[Records from a data collection]
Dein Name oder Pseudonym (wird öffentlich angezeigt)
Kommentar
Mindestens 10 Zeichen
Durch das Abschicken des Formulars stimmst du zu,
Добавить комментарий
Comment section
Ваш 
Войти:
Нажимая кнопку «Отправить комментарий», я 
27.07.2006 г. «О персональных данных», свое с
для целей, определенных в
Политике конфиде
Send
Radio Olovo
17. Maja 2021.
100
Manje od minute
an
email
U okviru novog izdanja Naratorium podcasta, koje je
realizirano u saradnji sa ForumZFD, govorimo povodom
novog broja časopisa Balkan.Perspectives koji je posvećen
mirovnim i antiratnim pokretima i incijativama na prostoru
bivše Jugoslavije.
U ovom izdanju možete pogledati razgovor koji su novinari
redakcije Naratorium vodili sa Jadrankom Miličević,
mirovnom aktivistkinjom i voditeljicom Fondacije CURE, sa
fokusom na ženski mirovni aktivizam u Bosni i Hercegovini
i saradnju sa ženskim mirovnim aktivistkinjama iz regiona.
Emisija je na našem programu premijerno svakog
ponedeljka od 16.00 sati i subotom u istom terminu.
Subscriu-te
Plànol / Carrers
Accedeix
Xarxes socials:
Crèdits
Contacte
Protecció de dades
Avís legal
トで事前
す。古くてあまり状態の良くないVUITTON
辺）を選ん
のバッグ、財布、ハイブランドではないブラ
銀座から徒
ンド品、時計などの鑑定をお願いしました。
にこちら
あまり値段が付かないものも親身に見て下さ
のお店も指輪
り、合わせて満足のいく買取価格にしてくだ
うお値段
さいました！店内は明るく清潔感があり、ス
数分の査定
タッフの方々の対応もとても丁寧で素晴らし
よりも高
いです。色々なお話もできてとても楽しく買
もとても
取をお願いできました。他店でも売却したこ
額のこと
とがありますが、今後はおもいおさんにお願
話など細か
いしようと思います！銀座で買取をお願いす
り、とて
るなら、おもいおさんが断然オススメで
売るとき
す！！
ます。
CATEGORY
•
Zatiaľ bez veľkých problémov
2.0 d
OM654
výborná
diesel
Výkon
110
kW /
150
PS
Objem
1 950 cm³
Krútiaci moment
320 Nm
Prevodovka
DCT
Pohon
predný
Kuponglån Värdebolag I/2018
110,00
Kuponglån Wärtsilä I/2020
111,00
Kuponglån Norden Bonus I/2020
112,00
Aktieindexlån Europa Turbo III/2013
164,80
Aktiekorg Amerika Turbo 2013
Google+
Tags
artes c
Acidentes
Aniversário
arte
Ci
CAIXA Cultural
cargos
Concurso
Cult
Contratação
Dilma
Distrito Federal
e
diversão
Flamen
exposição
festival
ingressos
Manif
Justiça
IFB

TASK GOAL -
Whenever a line in the entries holds the word "Turbo", copy that line.

EXERCISE OUTPUT -
Aktieindexlån Europa Turbo III/2013
Aktiekorg Amerika Turbo 2013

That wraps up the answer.